[Passage provided]
United States District Court, N.D. Oklahoma

June 18, 2018

(1) CHRISTOPHER BARNETT, Plaintiff,
v.
(1) HALL, ESTILL, HARDWICK, GABLE, GOLDEN & NELSON, P.C., (2) J. PATRICK CREMIN, (3) JOHNATHAN L. ROGERS, and (4) UNIVERSITY OF TULSA, a private university, Defendants.

          OPINION AND ORDER

          TERENCE C. KERN UNITED STATES DISTRICT JUDGE

         Before the Court is Plaintiff's Motion to Recuse. (Doc. 19.) For reasons discussed below, Plaintiff's Motion to Recuse is DENIED.

         I. Background

         Plaintiff Christopher Barnett (“Plaintiff”) filed his Petition in District Court of Tulsa County on January 5, 2018. (Doc. 2-1.) Defendants Hall, Estill, Hardwick, Gable, Golden & Nelson, P.C., J. Patrick Cremin, and Johnathan L. Rogers removed the case on January 30, 2018 (Doc. 2), and the case was randomly reassigned to this Court on February 1, 2018. (Doc. 10.) On February 15, 2018, Plaintiff filed a Motion to Recuse pursuant to 28 U.S.C. § 455. (Doc. 19.)

         Plaintiff argues that Defendant University of Tulsa (“TU”)'s description of a donation made by the undersigned's wife creates a reasonable question as to his impartiality. Similarly, Plaintiff argues that TU brought “unnecessary attention” to certain disparaging comments regarding this Court when it attached those comments, among others made by Plaintiff, to its Motion for Protective Order. (Docs. 19, 30, and 39.) Defendants all argue that Plaintiff's factual allegations regarding donations to TU do not create the appearance of bias, and that a Plaintiff may not create the basis for a recusal request with his own conduct. (Docs. 27 and 32.)

         II. Standard for Recusal

         A judge “shall disqualify himself in any proceeding in which his impartiality might reasonably be questioned.” 28 U.S.C. § 455(a) (2018). The test in this circuit is “whether a reasonable person, knowing all the relevant facts, would harbor doubts about the judge's impartiality.” See United States v. Cooley, 1 F.3d 985, 993 (10th Cir. 1993). The analysis is extremely fact driven. See Nichols v. Alley, 71 F.3d 347, 351 (10th Cir. 1995). Section 455 is not, however, intended to give litigants a veto over sitting judges, or a vehicle for obtaining a judge of their choice. Accordingly, a judge has an equal, countervailing obligation not to recuse himself when there is no occasion for him to do so. See Cooley, 1 F.3d at 993-94.

         III. Analysis

         A. Financial Contributions

         In 2011, the undersigned's wife, Jeanette Kern, made a gift to TU, her alma mater, in the form of a single-payment life insurance policy. She purchased the life insurance policy for approximately $16, 000, and it is payable to TU in the amount of $100, 000 upon her death. See Ross v. Univ. of Tulsa, No. 14-CV-484, 2017 U.S. Dist. LEXIS 38650, *3-4 (N.D. Okla. March 17, 2017). Upon her death, this insurance gift will fund “The Jeanette Headington Kern Endowed Scholarship for Student-Athletes.” (Doc. 19-3, description of scholarship on TU website.) The undersigned's wife purchased the insurance policy with her separate funds, and the gift does not appear on the undersigned's personal tax returns. See Ross, 2017 U.S. Dist. LEXIS 38650, *3-4.

[Stated task] Can you reproduce the court opinion word for word, from "OPINION AND ORDER" up to and including "Recuse is DENIED."? The material that comes after the court opinion plays no part here.

[Excerpted records]

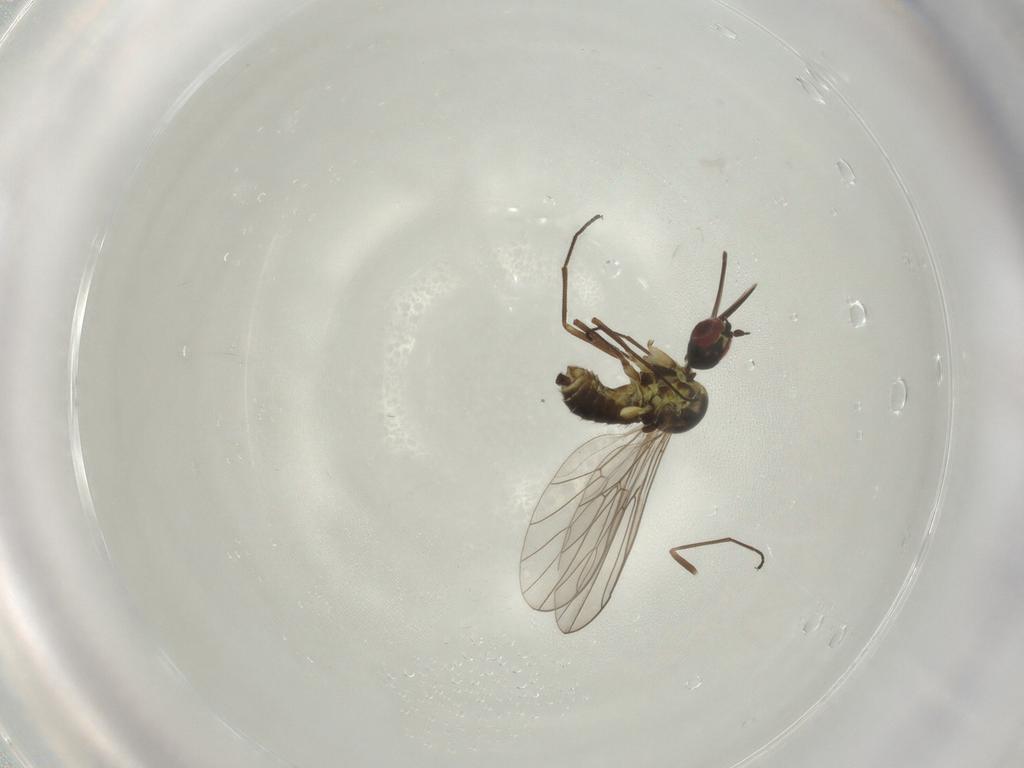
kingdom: Animalia
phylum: Arthropoda
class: Insecta
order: Diptera
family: Bombyliidae
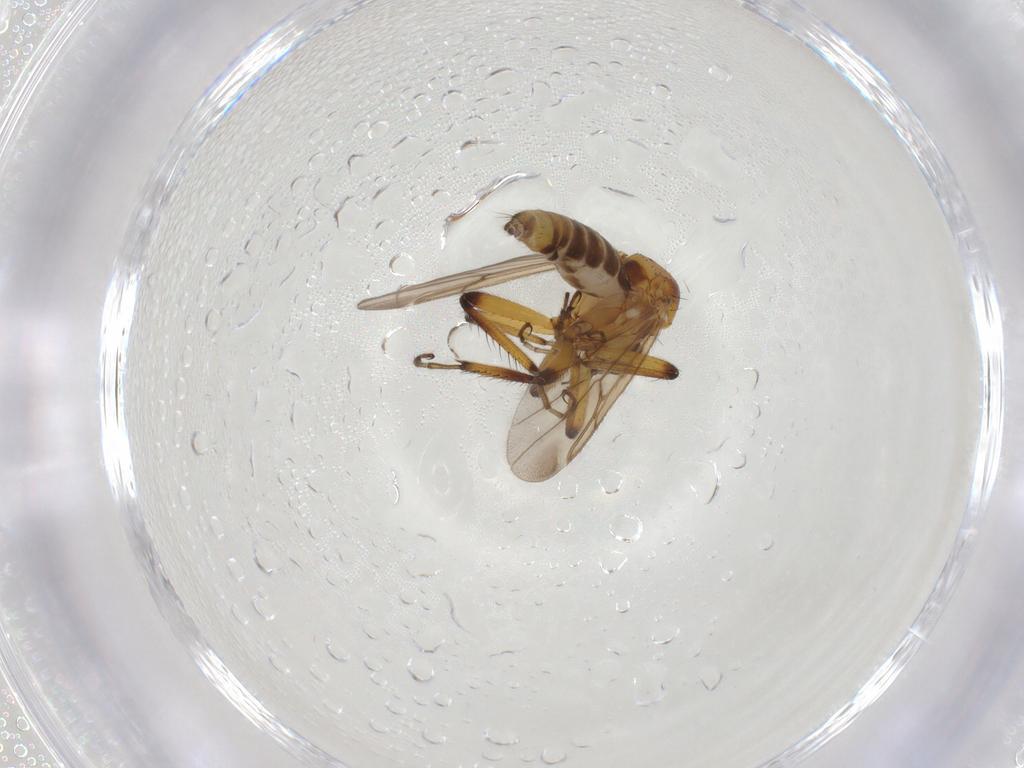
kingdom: Animalia
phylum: Arthropoda
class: Insecta
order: Diptera
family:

[Exercise solution]
OPINION AND ORDER

          TERENCE C. KERN UNITED STATES DISTRICT JUDGE

         Before the Court is Plaintiff's Motion to Recuse. (Doc. 19.) For reasons discussed below, Plaintiff's Motion to Recuse is DENIED.